Bursa’da olduğu gibi gerçekleşen acılı ölümler, bu çukurun lanetini ortaya seriyor. Yarı aç yarı tok kalabilmek uğruna dayatılan en pis işlerde gece gündüz çalışıyorlar. İşçi Sağlığı ve İş Güvenliği Meclisi (İSİG), iş cinayetleriyle ilgili her ay hazırladığı raporda, 2022 yılının ilk on ayında 80 göçmen işçinin hayatını kaybettiğini açıkladı. Büyük bir çoğunluğu kayıt dışı çalıştırıldığı için elbette bu veriler gerçeği yansıtamıyor. Ama çocuklar dâhil göçmen işçilerin iş cinayetlerinde de en başta kurban edildiği acı bir gerçek. Bursa’daki faciada ölen çocuklardan ikisi işçiydi. Yine pek çok göçmen ailesinde yaşandığı gibi merdiven altı atölyelerde çalışıyorlardı. Evet, belki onların bedenleri kıyıya vurmadı. Ama bin bir eziyetle kuşatılmış bu körpecik bedenler, bir an olsun açlığın, sefaletin ve ölümün kıyısından uzaklaşabilmişler miydi? Fazla söze gerek yok. 21. yüzyılda savaşın alevlerinden kaçan insanların soba yangınında ölmeleri ve yan yana dizilmiş 8’i çocuk 9 tabutun görüntüsü, savaşın, yoksulluğun ve göçmenliğin ne demek olduğunu çarpıcı bir şekilde anlatıyor.
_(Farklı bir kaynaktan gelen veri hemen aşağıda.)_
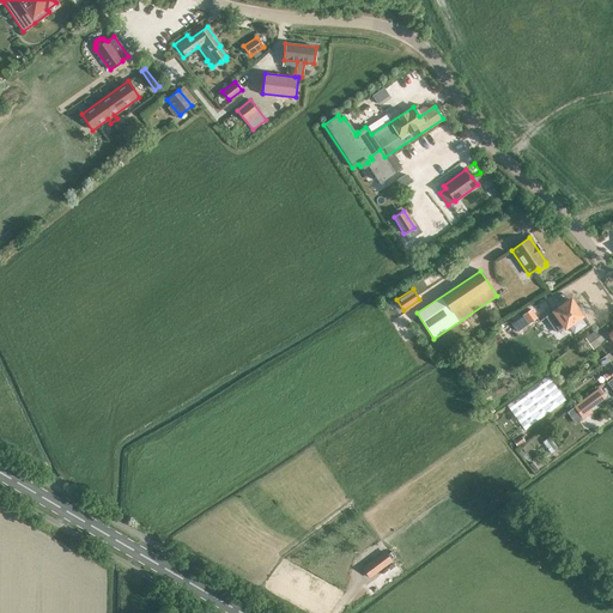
[(553,313),(546,319),(557,333),(564,327),(565,328),(582,316),(581,315),(586,313),(580,304),(575,308),(570,301),(553,313)]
Kardeşler emperyalist bir savaştan kurtulsak bile başka bir savaştan, ekmek kavgasından kaçıp kurtulamayız. Ve ekmek için verdiğimiz savaşta da bizi cepheye sürükledikleri haksız savaşlarda da asıl düşmanımız hep aynı. Bizimle aynı yoksul kaderi paylaşan Suriyeli göçmenler düşmanımız değildir. Bizim düşmanımız alın terimizi çalan, canımıza kast eden sermaye sınıfıdır. Bartın’da 42 madenciyi katleden de Bursa’da 9 göçmeni hayattan koparan da onların kâr hırsıdır, kapitalist düzendir. Ama bahtımız kara değildir, bu düzen değişebilir. İşçi sınıfı bu yolda nice büyük mücadeleler verdi, önemli deneyimler elde etti. Bundan 105 yıl önce 1917 Ekim Devrimi Rusya işçi sınıfının bahtını değiştirdi. Rus, Tatar, Müslüman, Hristiyan bütün bir işçi sınıfı sömürücülerin iktidarına son verip kendi iktidarını kurdu. Ve böylece mümkün olabildi iş cinayetlerini durdurmak, insanca bir yaşam sürebilmek, ekmek kavgası uğruna ölmemek! İşçi iktidarı her ne kadar çeşitli nedenlerle sonraki yıllarda varlığını sürdüremese de Ekim Devriminin deneyimine sahip çıkmamız gerekiyor. Aradan yüzyıl geçse de hayat hep aynı gerçeği hatırlatıyor bizlere: Ya egemenlerin yalanlarına kanıp bu düzenin her gün bizim insanlarımızın kefenini ayrı ayrı dokumasına izin vereceğiz ya da biz birleşip bu düzenin kefenini hep beraber dokuyacağız!
İran’da Kadın Olmak
- “Suriyeliler Kendi Ellerinin Ekmeğini Yiyor”
- “Mülteci Düşmanlığı Yapan Tezgâhıma Gelmesin”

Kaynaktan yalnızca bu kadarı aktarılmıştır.